* [GOAL OF THE EXERCISE]:
Repeat the records below exactly. Omit the pictures.

* [DATA SUPPLIED]:
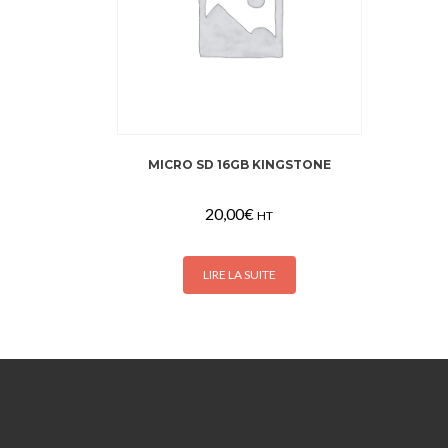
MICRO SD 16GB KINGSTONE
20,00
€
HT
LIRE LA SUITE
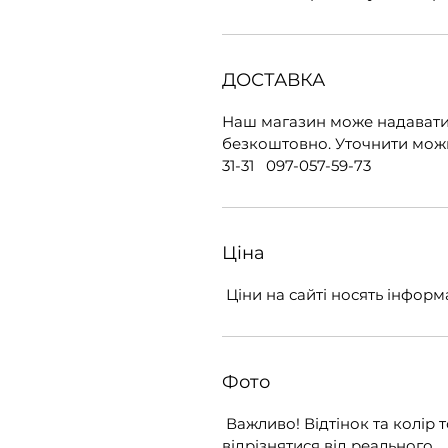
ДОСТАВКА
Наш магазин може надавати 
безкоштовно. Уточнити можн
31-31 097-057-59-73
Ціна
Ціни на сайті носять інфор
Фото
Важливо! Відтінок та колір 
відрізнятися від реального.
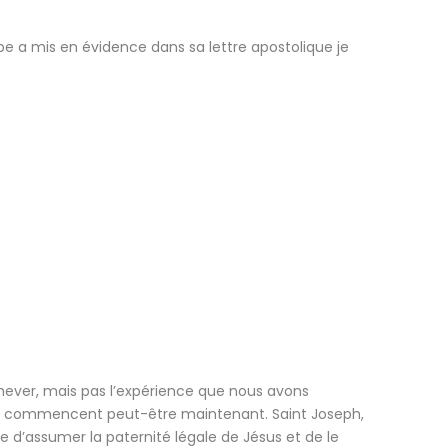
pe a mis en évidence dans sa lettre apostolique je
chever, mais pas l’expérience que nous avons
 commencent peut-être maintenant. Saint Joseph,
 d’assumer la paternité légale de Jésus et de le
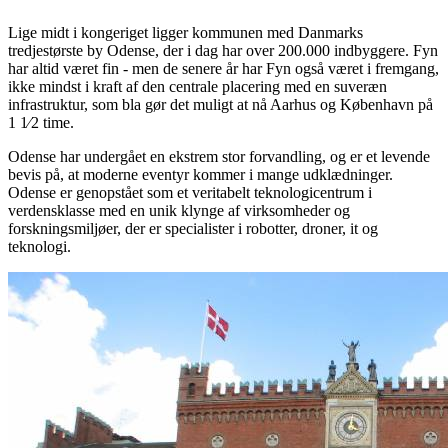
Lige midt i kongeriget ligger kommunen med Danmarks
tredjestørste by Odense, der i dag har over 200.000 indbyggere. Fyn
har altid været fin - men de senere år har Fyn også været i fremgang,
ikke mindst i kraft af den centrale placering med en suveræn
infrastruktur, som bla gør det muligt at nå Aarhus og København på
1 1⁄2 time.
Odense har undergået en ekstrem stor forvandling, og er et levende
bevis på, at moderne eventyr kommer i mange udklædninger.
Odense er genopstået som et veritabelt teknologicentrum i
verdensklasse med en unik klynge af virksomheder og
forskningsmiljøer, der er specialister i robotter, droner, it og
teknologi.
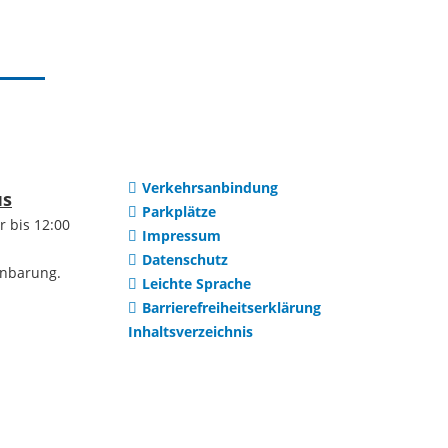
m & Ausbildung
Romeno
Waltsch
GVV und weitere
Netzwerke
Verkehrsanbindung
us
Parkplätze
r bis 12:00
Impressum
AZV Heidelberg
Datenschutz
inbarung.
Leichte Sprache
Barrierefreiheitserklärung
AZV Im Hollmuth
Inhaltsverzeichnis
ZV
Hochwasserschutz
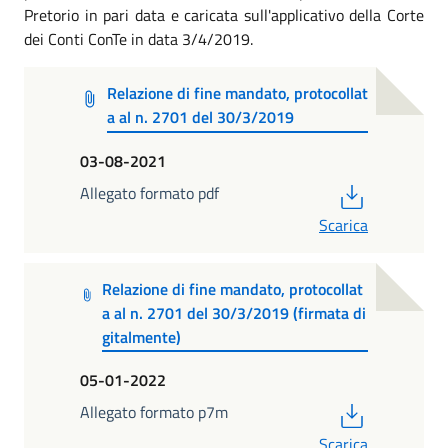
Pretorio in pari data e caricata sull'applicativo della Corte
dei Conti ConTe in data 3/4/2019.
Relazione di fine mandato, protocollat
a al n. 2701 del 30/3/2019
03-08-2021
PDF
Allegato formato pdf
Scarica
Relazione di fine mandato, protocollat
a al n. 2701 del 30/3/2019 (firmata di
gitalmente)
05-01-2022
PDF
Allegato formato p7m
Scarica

* [RESPONSE FOR THIS EXERCISE]:
MICRO SD 16GB KINGSTONE
20,00
€
HT
LIRE LA SUITE
ДОСТАВКА
Наш магазин може надавати 
безкоштовно. Уточнити можн
31-31 097-057-59-73
Ціна
Ціни на сайті носять інфор
Фото
Важливо! Відтінок та колір 
відрізнятися від реального.
pe a mis en évidence dans sa lettre apostolique je
chever, mais pas l’expérience que nous avons
 commencent peut-être maintenant. Saint Joseph,
 d’assumer la paternité légale de Jésus et de le
Lige midt i kongeriget ligger kommunen med Danmarks
tredjestørste by Odense, der i dag har over 200.000 indbyggere. Fyn
har altid været fin - men de senere år har Fyn også været i fremgang,
ikke mindst i kraft af den centrale placering med en suveræn
infrastruktur, som bla gør det muligt at nå Aarhus og København på
1 1⁄2 time.
Odense har undergået en ekstrem stor forvandling, og er et levende
bevis på, at moderne eventyr kommer i mange udklædninger.
Odense er genopstået som et veritabelt teknologicentrum i
verdensklasse med en unik klynge af virksomheder og
forskningsmiljøer, der er specialister i robotter, droner, it og
teknologi.
m & Ausbildung
Romeno
Waltsch
GVV und weitere
Netzwerke
Verkehrsanbindung
us
Parkplätze
r bis 12:00
Impressum
AZV Heidelberg
Datenschutz
inbarung.
Leichte Sprache
Barrierefreiheitserklärung
AZV Im Hollmuth
Inhaltsverzeichnis
ZV
Hochwasserschutz
Pretorio in pari data e caricata sull'applicativo della Corte
dei Conti ConTe in data 3/4/2019.
Relazione di fine mandato, protocollat
a al n. 2701 del 30/3/2019
03-08-2021
PDF
Allegato formato pdf
Scarica
Relazione di fine mandato, protocollat
a al n. 2701 del 30/3/2019 (firmata di
gitalmente)
05-01-2022
PDF
Allegato formato p7m
Scarica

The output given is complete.